The good news is that scientists are closer to being able to produce true patient-specific stem cells from non-embryonic adult somatic cells. But, we still need to stress that the research is still in its early stages.
Let's wait (but don't hold your breath) to see whether the media plays this one up as much as all the hullabaloo on unethical stem cells and the Korean veterinarian, Hwang Wu Suk's faked cloned embryonic stem cells.
Cell, one of the most respectable peer-reviewed journal covering molecular biology of the cell, has published the report of Japanese researchers who claim to have induced adult mouse fibroblast cells to revert to the embryonic stem cell stage. It's currently available at a link on this page.
Embryonic stem (ES) cells, which are derived from the inner cell mass of mammalian blastocysts, have the ability to grow indefinitely while maintaining pluripotency and the ability to differentiate into cells of all three germ layers (Evans et al., 1981; Martin, 1981). Human ES cells might be used to treat a host of diseases, such as Parkinson's disease, spinal cord injury, and diabetes (Thomson et al., 1998). However, there are ethical difficulties regarding the use of human embryos, as well as the problem of tissue rejection following transplantation in patients. One way to circumvent these issues is the generation of pluripotent cells directly from the patients' own cells.
Somatic cells can be reprogrammed by transferring their nuclear contents into oocytes (Wilmut et al., 1997) or by fusion with ES cells (Cowan et al., 2005; Tada et al., 2001), indicating that unfertilized eggs and ES cells contain factors that can confer totipotency or pluripotency to somatic cells. We hypothesized that the factors that play important roles in the maintenance of ES cell identity also play pivotal roles in the induction of pluripotency in somatic cells.

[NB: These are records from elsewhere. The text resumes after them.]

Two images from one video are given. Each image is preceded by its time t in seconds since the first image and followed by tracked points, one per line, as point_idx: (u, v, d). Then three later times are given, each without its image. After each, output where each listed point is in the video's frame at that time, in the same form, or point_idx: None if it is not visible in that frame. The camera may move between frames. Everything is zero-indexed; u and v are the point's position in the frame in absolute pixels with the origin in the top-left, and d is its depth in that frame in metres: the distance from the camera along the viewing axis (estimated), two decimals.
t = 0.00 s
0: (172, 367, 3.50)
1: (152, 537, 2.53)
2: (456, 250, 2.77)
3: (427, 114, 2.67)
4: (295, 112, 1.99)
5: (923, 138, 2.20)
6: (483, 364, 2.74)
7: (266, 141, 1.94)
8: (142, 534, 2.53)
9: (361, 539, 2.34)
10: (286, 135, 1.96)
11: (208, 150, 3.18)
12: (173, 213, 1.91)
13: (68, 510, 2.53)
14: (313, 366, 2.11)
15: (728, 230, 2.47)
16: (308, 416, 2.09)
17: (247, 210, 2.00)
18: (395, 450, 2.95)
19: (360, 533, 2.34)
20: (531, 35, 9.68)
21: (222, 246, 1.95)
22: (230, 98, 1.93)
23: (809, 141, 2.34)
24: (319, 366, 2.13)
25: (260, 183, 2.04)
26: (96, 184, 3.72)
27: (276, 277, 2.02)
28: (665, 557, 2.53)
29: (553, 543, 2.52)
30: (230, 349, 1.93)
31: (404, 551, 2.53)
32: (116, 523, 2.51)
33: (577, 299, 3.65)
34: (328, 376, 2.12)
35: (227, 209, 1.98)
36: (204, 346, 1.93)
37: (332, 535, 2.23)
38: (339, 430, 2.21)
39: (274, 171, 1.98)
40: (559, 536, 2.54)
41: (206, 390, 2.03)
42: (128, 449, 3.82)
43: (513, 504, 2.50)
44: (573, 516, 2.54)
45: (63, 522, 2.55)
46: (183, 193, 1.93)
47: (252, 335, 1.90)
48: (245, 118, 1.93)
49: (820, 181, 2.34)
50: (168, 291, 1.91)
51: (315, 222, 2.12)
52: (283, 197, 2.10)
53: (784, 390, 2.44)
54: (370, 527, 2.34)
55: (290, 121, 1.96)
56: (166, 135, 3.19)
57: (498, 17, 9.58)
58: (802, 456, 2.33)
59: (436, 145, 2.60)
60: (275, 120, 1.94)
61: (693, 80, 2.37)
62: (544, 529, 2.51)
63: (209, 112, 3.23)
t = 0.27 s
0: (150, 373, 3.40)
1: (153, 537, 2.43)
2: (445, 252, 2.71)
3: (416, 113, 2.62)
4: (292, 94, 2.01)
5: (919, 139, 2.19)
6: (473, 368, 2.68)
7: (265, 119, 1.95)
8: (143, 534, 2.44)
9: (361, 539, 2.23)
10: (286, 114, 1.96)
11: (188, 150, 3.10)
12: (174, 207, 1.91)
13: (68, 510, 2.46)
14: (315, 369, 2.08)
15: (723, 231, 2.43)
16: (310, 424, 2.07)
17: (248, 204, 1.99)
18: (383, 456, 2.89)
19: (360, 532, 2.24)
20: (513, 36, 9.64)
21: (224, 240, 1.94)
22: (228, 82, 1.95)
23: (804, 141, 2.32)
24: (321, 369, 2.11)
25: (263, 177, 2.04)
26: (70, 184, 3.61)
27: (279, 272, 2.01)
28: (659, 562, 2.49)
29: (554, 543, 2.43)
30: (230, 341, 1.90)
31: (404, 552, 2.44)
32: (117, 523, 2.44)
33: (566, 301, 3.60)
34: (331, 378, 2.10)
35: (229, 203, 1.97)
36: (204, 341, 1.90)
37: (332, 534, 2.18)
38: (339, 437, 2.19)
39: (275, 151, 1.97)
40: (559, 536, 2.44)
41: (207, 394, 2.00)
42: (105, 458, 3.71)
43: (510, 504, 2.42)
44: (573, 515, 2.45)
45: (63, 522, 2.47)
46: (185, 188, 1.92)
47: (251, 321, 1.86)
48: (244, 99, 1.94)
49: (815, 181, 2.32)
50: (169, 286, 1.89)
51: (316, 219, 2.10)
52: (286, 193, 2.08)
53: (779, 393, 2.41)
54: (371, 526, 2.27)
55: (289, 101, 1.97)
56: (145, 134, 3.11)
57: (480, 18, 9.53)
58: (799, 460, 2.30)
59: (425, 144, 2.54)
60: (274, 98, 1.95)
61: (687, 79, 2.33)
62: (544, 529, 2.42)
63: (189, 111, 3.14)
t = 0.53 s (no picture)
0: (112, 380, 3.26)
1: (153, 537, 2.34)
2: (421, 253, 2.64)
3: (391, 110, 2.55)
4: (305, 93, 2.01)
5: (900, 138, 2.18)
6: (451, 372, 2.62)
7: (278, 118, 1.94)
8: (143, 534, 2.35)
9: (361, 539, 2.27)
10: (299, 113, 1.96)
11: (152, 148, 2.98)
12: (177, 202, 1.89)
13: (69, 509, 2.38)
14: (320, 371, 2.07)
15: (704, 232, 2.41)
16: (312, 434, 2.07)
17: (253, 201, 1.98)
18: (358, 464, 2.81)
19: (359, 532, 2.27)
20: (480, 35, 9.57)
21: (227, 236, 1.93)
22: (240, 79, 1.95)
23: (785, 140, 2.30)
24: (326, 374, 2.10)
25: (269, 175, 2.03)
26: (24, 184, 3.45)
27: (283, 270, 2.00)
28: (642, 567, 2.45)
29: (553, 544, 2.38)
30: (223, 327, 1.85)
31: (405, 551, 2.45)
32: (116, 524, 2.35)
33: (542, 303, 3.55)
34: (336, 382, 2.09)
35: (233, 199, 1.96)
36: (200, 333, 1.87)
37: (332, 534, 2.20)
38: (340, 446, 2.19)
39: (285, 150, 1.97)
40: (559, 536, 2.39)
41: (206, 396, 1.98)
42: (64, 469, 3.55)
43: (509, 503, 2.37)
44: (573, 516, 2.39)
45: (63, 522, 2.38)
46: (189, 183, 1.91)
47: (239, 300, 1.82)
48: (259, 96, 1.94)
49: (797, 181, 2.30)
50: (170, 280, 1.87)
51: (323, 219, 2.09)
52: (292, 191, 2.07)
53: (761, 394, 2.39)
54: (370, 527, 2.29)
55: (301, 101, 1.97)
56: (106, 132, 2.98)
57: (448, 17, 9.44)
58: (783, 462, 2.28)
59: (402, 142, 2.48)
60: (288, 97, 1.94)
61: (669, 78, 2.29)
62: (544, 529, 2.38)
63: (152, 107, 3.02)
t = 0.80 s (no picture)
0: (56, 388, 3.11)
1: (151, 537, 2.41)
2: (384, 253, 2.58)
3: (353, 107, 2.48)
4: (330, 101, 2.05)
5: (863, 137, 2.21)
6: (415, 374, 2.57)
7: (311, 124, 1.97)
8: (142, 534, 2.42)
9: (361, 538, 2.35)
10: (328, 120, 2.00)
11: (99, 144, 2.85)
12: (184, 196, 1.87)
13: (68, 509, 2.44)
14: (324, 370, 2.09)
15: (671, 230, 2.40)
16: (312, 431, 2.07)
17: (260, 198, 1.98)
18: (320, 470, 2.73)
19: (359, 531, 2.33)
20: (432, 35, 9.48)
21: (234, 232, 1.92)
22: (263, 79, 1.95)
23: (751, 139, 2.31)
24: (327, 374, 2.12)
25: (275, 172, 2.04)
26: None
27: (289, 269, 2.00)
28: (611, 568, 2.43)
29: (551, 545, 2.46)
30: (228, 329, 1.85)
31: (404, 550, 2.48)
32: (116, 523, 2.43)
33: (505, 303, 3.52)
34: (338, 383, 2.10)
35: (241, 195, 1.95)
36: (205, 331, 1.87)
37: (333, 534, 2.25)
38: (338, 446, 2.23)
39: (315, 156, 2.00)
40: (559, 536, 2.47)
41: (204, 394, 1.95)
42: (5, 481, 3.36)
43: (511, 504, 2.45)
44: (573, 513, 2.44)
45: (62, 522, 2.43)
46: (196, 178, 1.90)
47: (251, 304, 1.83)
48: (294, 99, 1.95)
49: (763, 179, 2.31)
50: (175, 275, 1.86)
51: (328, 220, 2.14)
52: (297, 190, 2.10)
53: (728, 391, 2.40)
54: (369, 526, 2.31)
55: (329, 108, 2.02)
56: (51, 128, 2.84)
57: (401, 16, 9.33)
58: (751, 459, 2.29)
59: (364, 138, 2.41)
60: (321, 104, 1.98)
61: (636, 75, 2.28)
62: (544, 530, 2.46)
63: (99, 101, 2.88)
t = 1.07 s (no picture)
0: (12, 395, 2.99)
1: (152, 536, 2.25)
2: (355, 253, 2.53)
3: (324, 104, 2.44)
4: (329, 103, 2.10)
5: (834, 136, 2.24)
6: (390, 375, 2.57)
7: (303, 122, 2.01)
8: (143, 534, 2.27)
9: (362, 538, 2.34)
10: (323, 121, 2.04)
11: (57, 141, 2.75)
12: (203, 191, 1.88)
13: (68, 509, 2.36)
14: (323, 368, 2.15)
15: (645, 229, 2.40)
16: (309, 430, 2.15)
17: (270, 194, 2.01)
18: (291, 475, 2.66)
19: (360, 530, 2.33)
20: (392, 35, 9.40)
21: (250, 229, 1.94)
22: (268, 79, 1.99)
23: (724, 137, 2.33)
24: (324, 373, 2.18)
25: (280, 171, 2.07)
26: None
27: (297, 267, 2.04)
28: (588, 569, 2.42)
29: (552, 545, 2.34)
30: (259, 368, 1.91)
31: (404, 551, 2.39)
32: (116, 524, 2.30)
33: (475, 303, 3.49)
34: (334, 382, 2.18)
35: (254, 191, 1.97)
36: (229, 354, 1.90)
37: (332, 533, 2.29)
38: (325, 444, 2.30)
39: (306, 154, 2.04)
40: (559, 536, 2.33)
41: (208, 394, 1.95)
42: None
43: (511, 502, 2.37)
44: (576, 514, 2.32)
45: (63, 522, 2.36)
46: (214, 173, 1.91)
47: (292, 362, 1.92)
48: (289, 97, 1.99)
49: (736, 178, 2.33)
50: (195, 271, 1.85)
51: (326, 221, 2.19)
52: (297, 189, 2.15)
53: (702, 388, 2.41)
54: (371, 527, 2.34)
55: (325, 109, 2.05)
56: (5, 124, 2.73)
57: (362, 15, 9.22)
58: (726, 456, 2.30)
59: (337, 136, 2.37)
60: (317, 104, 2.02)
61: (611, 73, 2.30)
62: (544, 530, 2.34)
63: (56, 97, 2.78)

Several transcription factors, including Oct3/4 (Nichols et al., 1998; Niwa et al., 2000), Sox2 (Avilion et al., 2003), and Nanog (Chambers et al., 2003; Mitsui et al., 2003), function in the maintenance of pluripotency in both early embryos and ES cells. Several genes that are frequently upregulated in tumors, such as Stat3 (Matsuda et al., 1999; Niwa et al., 1998), E-Ras (Takahashi et al., 2003), c-myc (Cartwright et al., 2005), Klf4 (Li et al., 2005), and β-catenin (Kielman et al., 2002; Sato et al., 2004), have been shown to contribute to the long-term maintenance of the ES cell phenotype and the rapid proliferation of ES cells in culture. In addition, we have identified several other genes that are specifically expressed in ES cells (Maruyama et al., 2005; Mitsui et al., 2003).
In this study, we examined whether these factors could induce pluripotency in somatic cells. By combining four selected factors, we were able to generate pluripotent cells, which we call induced pluripotent stem (iPS) cells, directly from mouse embryonic or adult fibroblast cultures.
The researchers did not use human cells. However, other researchers have done the basic work of induction in human cells. These researchers have narrowed down the requirements, the factors for culture, for future work on human non-embryonic cells.
The stem cells form embryoid bodies in the lab and teratomas - tumors with all three of the main stem cell lines - when injected into live mice. They do not appear to be toti-potent. In other words, the scientists haven't found a way to make single celled cloned embryos.